-
Type: Improvement
-
Status: Resolved
-
Priority: Minor
-
Resolution: Fixed
-
Affects Version/s: None
-
Fix Version/s: 10.3
-
Sprint:nxcore 10.3.8
-
Story Points:2
Since NXP-25313 and NXP-25312 batching and retry mechanism are available at computation level.
This should be used for the AuditLogWriter.
Possible retry policy:
new RetryPolicy.withBackoff(1, TimeUnit.SECONDS, 65)
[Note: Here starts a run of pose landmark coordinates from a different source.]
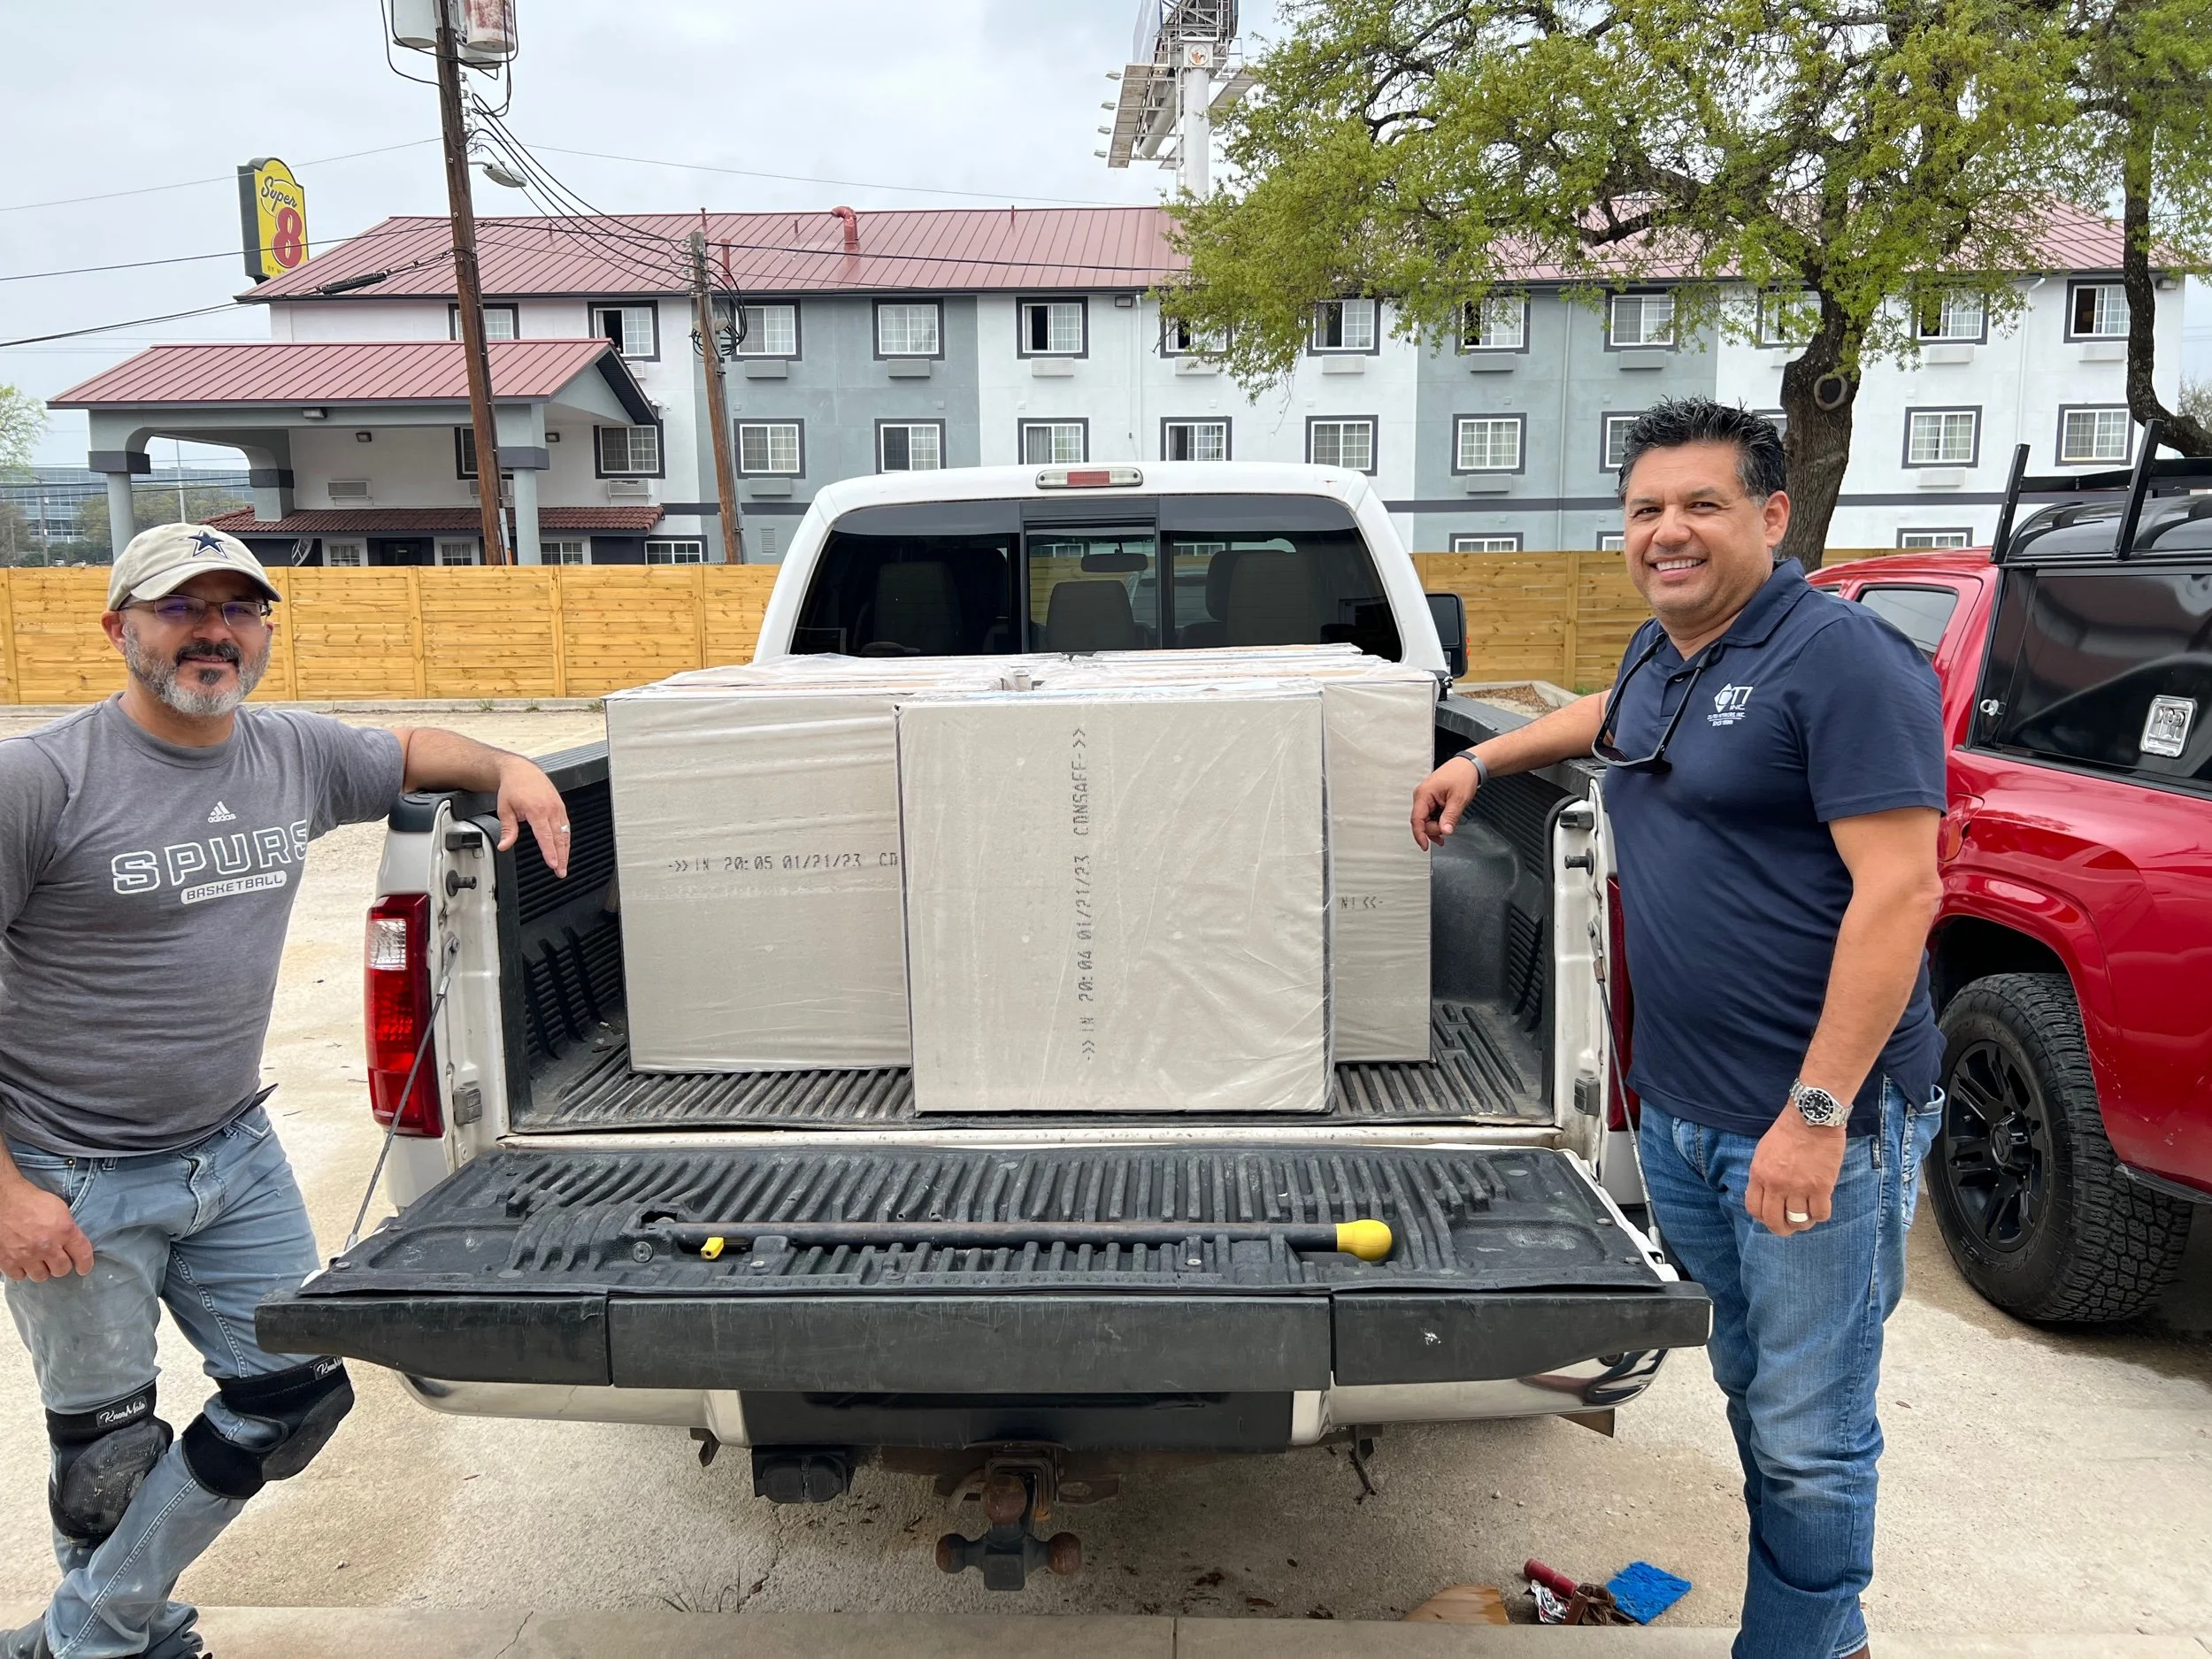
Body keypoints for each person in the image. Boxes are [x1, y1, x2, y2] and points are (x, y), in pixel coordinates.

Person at [1413, 400, 1946, 1659]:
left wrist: (1814, 1120)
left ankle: (1805, 1641)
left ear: (1773, 515)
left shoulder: (1844, 661)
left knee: (1813, 1424)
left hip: (1815, 1120)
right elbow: (1609, 716)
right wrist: (1480, 765)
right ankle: (1824, 1623)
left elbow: (1904, 892)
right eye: (1648, 509)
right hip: (1690, 1110)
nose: (1669, 530)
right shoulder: (1672, 648)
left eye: (1702, 505)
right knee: (1756, 1386)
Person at [0, 523, 572, 1659]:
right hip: (72, 1169)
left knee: (294, 1398)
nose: (215, 631)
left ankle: (83, 1636)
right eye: (182, 608)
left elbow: (414, 748)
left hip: (233, 1153)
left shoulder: (292, 755)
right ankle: (128, 1642)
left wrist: (508, 767)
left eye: (240, 609)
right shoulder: (39, 779)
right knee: (108, 1459)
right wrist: (8, 1190)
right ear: (118, 628)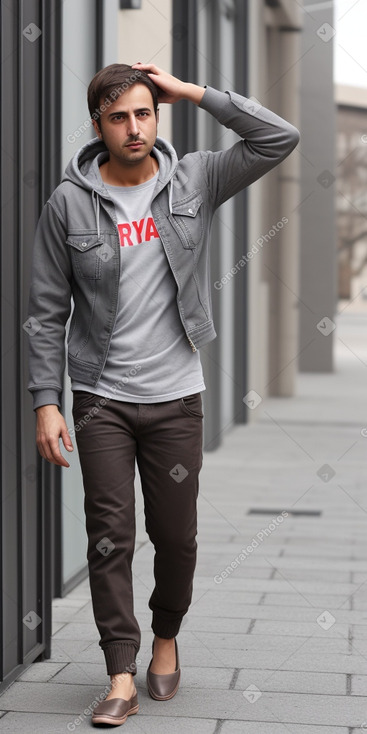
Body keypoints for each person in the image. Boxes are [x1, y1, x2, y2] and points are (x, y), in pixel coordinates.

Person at [26, 62, 299, 726]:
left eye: (145, 112)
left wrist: (189, 91)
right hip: (101, 399)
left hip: (176, 397)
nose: (134, 127)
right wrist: (46, 400)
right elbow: (43, 312)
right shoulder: (69, 202)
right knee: (108, 537)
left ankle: (166, 636)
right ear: (99, 126)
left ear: (157, 115)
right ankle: (120, 670)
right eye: (118, 117)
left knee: (175, 537)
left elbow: (277, 138)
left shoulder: (195, 179)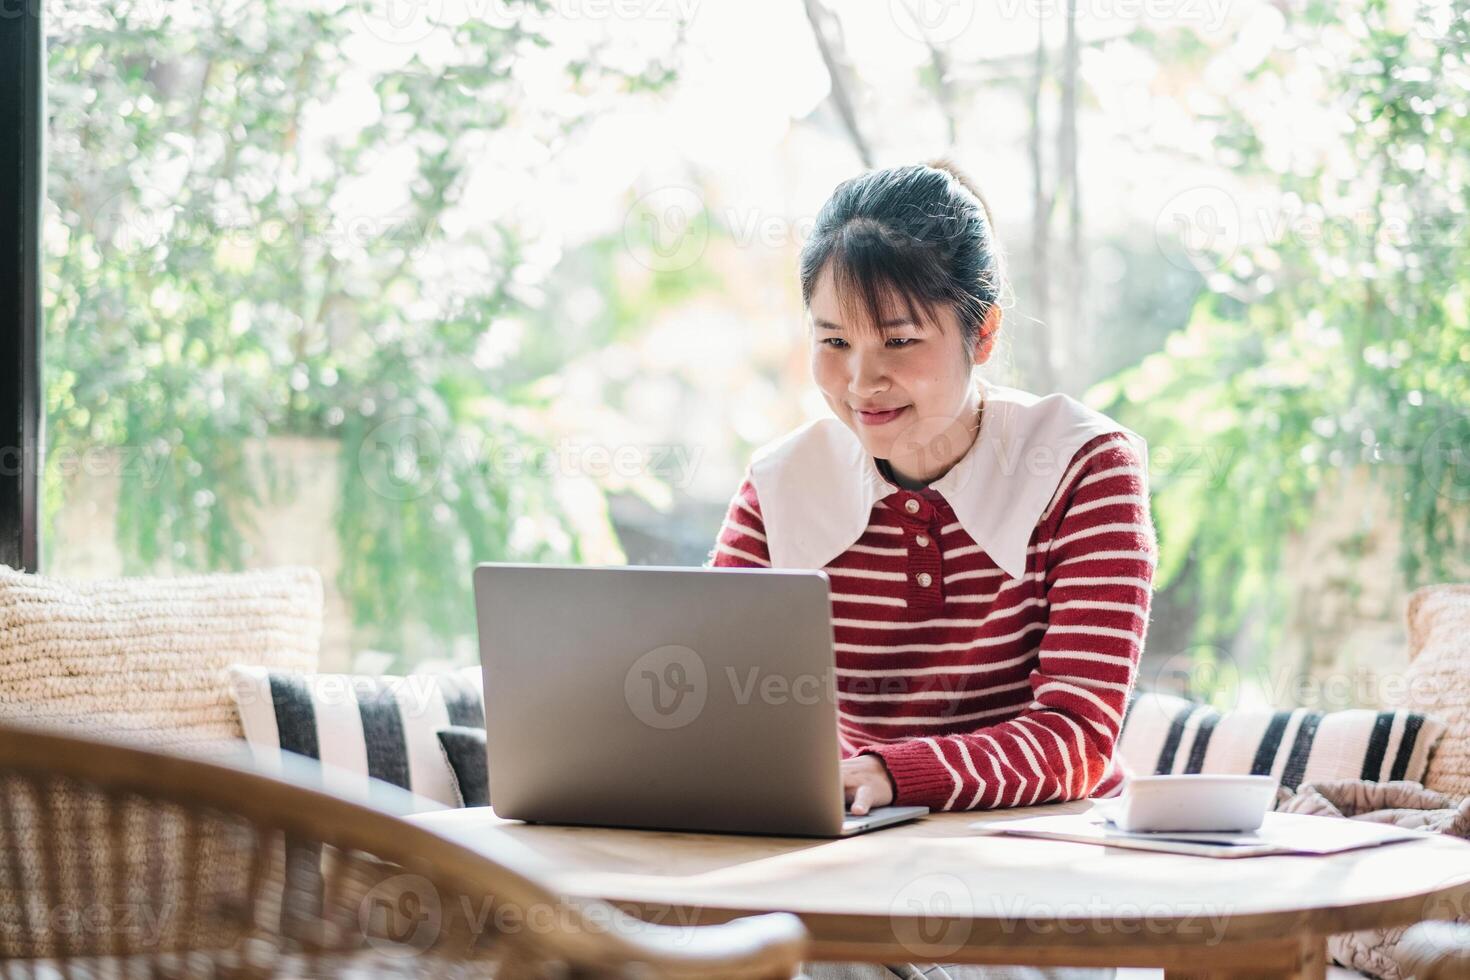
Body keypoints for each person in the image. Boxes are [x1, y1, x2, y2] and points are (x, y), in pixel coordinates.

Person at [707, 160, 1158, 979]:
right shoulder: (780, 487)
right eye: (833, 342)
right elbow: (716, 710)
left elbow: (1079, 741)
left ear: (982, 335)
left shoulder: (1083, 467)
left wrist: (893, 772)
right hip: (835, 872)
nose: (859, 382)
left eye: (900, 343)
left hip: (1028, 880)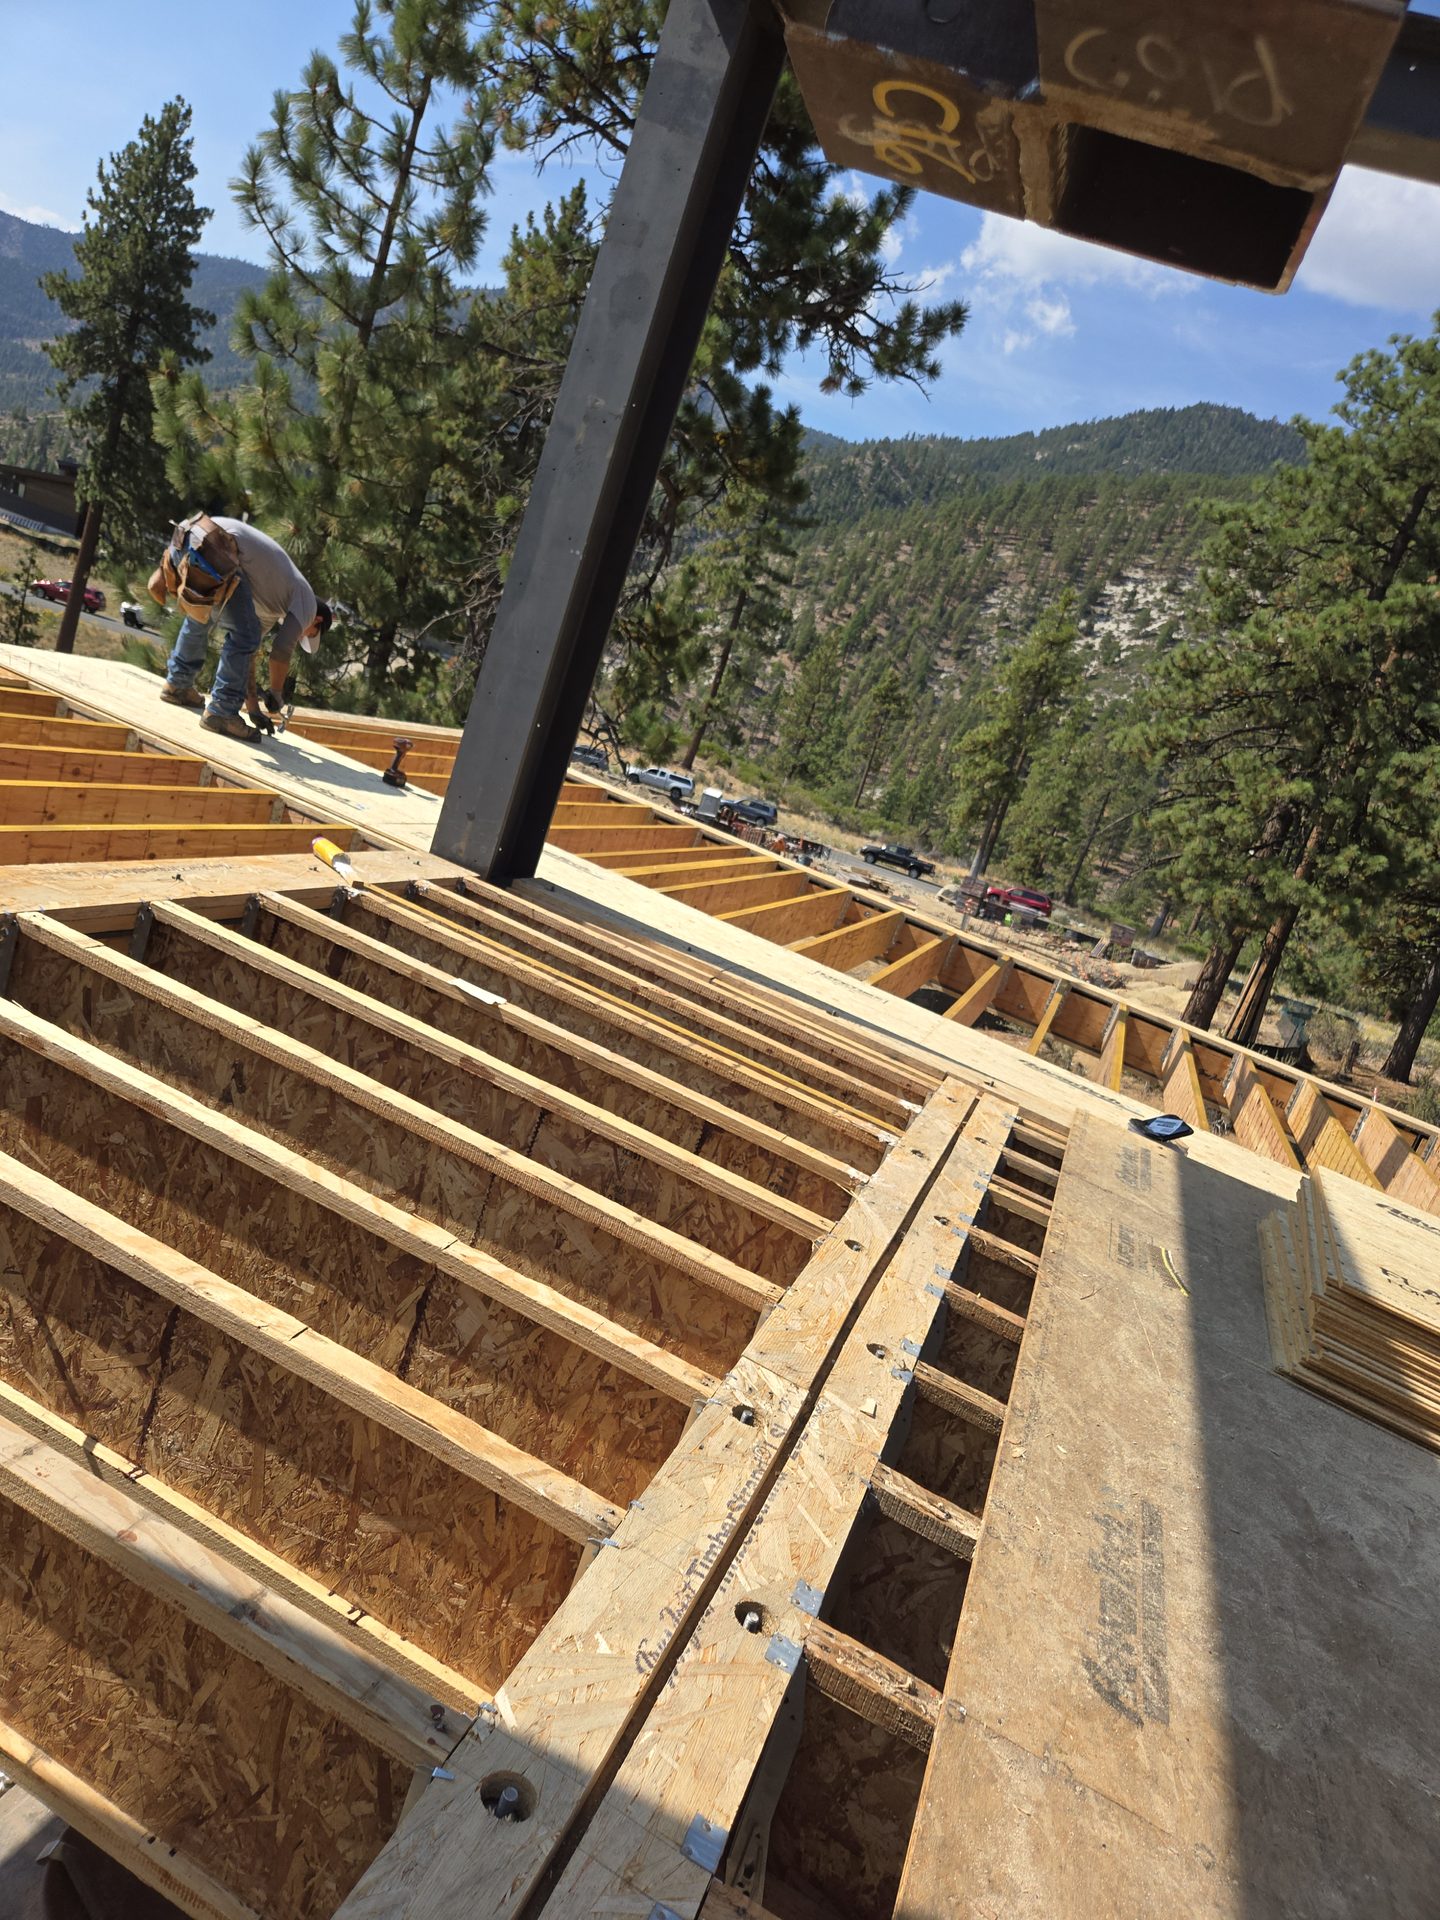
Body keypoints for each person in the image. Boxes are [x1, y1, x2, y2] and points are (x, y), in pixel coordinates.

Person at [152, 515, 332, 739]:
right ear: (317, 621)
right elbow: (282, 649)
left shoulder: (271, 605)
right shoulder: (308, 604)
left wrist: (254, 709)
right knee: (242, 634)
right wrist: (276, 693)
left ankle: (178, 685)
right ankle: (221, 713)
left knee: (201, 615)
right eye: (310, 634)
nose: (302, 634)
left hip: (189, 536)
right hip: (216, 548)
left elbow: (249, 655)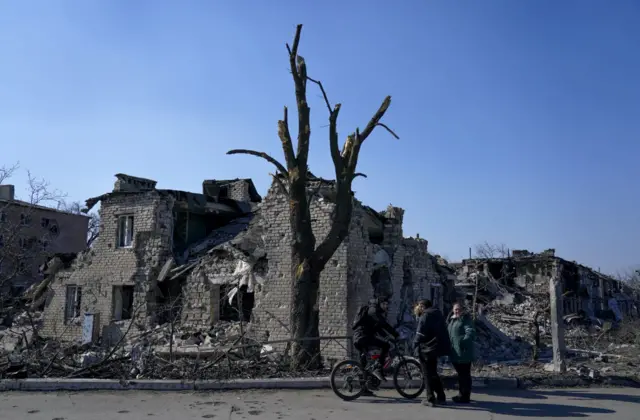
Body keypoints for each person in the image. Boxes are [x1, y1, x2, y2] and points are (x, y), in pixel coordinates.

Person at [352, 296, 399, 383]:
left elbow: (378, 328)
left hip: (359, 337)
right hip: (363, 337)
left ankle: (364, 388)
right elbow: (384, 324)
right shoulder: (373, 311)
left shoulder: (373, 312)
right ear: (379, 303)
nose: (386, 306)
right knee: (386, 346)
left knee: (365, 364)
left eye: (387, 304)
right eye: (384, 304)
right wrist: (396, 334)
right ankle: (378, 368)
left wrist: (388, 337)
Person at [413, 299, 450, 407]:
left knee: (427, 374)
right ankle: (441, 396)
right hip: (436, 348)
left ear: (423, 306)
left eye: (420, 306)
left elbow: (420, 333)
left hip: (427, 348)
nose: (418, 308)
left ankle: (430, 398)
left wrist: (414, 345)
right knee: (433, 373)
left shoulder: (425, 315)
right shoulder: (437, 313)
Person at [447, 302, 476, 403]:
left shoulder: (465, 320)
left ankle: (465, 396)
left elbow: (470, 332)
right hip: (455, 352)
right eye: (455, 309)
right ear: (453, 310)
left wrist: (462, 342)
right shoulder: (452, 320)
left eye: (459, 309)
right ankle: (461, 394)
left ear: (462, 310)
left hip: (464, 352)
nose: (457, 311)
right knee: (461, 375)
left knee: (465, 375)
This should retries 7 times:
- 0s: failure, delay: 1s
- 1s: retry 1, delay: 2s
- 3s: retry 2, delay: 4s
- 7s: retry 3, delay 8s
- 15s: retry 4, delay 16s
- 31s: retry 5, delay 32s
- 63s: retry 6, delay 64s
- 127s: retry 7, end
The computation tolerates a network/audit backend outage of 2minutes.
After this the computation stops and the computation is run on another node.
So the cluster tolerate n*2min outage before failing completly to write to the audit backend,
note that however log entries continue to be appended to the stream without any data loss.
The audit backend access need to be solved manually and a Nuxeo node need to be restarted to continue the processing.